* [PAGE EXTRACT]
-- -- --

Question

The points $(1,1,k)$ and $(-3,0,1)$ are equidistant from the plane $3x+4y-12z+13=0$, if $k=$

• A. $0$
• B. $1$
• C. $2$
• D. $\frac{7}{3}$

Answer 1

Answer: (B), (D)

$1$
$\frac{7}{3}$

Distance $\left(d\right)$ of a point $(x_1,y_1,z_1)$ from perpendicular plane $ax+by+cz+d=0$-

$d=\frac{|a{x}_1+b{y}_1+c{z}_1+d|}{\sqrt{a^2+b^2+c^2}}$

Therefore, distance $\left(d_1\right)$ of the point $(1,1,k)$ from the plane $3x+4y-12z+13=0$ is-

$d_1=\frac{|3\times 1+4\times 1-12\times k+13|}{\sqrt{3^2+4^2+{(-12)}^2}}$

$d_1=\frac{|20-12k|}{\sqrt{169}}$

$\Rightarrow d_1=\frac{|20-12k|}{13}$

Similarly, distance $\left(d_1\right)$ of the point $(-3,0,1)$ from the plane $3x+4y-12z+13=0$ is-

$d_1=\frac{|3\times (-3)+4\times 0-12\times 1+13|}{\sqrt{3^2+4^2+{(-12)}^2}}$

$d_1=\frac{|-8|}{\sqrt{169}}$

$\Rightarrow d_1=\frac{8}{13}$

Given that the points are equidistant from the plane, i.e.,

$d_1=d_2$

$\frac{|20-12k|}{13}=\frac{8}{13}$

$|20-12k|=8$

Case I:-

$20-12k=8$

$1k=12$

$\Rightarrow k=1$

Case II:-

$20-12k=-8$

$12k=28$

$\Rightarrow k=\frac{28}{12}=\frac{7}{3}$

Hence the value of $k$ will be $1,\frac{7}{3}$.

-- -- --

* [DATASET ENTRIES]

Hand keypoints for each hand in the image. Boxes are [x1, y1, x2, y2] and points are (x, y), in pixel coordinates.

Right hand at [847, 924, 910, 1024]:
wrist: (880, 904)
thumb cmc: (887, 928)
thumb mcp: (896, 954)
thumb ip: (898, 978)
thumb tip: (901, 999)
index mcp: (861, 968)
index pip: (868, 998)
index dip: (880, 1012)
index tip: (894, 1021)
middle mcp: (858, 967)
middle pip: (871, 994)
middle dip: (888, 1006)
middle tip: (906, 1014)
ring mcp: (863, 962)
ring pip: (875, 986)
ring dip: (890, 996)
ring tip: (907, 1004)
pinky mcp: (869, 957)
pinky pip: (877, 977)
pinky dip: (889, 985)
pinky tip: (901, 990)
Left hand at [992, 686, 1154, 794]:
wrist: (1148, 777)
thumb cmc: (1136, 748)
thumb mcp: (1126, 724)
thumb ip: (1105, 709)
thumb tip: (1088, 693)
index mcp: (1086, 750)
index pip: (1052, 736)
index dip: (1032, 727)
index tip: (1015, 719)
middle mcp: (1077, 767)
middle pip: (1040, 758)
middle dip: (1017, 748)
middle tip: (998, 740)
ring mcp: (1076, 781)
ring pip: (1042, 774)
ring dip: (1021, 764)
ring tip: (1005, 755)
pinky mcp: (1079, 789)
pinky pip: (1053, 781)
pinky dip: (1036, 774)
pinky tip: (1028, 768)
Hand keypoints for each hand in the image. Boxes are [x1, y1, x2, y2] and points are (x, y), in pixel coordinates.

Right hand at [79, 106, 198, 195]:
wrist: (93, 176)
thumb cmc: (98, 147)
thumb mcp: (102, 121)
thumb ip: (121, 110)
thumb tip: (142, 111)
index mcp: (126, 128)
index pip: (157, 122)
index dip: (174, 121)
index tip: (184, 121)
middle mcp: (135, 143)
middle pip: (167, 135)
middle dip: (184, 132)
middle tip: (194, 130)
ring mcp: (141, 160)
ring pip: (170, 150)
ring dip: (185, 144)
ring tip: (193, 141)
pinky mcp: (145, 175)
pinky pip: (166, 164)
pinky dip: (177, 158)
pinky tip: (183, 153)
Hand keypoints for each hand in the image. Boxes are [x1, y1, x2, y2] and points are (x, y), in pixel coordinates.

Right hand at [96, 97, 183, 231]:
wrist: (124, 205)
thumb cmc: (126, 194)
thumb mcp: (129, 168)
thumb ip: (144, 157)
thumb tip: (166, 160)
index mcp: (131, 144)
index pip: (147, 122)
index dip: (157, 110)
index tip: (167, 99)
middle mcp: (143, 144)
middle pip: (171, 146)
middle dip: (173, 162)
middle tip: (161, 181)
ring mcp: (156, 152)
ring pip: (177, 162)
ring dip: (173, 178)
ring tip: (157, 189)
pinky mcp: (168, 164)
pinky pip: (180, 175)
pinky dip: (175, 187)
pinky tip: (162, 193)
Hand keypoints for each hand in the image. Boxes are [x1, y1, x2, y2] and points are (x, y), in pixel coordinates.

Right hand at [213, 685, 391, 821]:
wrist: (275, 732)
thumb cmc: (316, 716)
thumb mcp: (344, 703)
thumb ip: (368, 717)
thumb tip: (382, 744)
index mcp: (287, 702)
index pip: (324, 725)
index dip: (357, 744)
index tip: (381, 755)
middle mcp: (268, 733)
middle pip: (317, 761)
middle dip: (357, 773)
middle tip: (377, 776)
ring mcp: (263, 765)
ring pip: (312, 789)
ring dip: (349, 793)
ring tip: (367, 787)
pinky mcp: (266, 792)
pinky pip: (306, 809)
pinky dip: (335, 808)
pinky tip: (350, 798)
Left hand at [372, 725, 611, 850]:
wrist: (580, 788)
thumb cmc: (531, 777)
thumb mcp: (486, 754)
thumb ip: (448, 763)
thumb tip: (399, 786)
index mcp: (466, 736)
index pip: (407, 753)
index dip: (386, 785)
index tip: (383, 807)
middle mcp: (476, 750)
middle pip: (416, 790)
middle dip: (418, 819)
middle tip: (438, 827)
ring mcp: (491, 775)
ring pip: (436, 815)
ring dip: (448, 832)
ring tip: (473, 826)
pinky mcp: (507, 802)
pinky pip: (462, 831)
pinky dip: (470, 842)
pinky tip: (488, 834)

-- -- --

* [WORK TO COMPLETE]
Using the plane-distance solution, decide whether each statement agrees with it, answering yes or no and quoting the deciding words: (a) the solution accepts both options B and D; (b) in Case II, $20-12k$ is set equal to $8$; (c) the solution concludes that $k$ is $0$. The material has no connection to the text.

* [EXERCISE RESULT]
(a) Yes: "Answer: (B), (D)"
(b) No: "$20-12k=-8$"
(c) No: "Hence the value of $k$ will be $1,\frac{7}{3}$."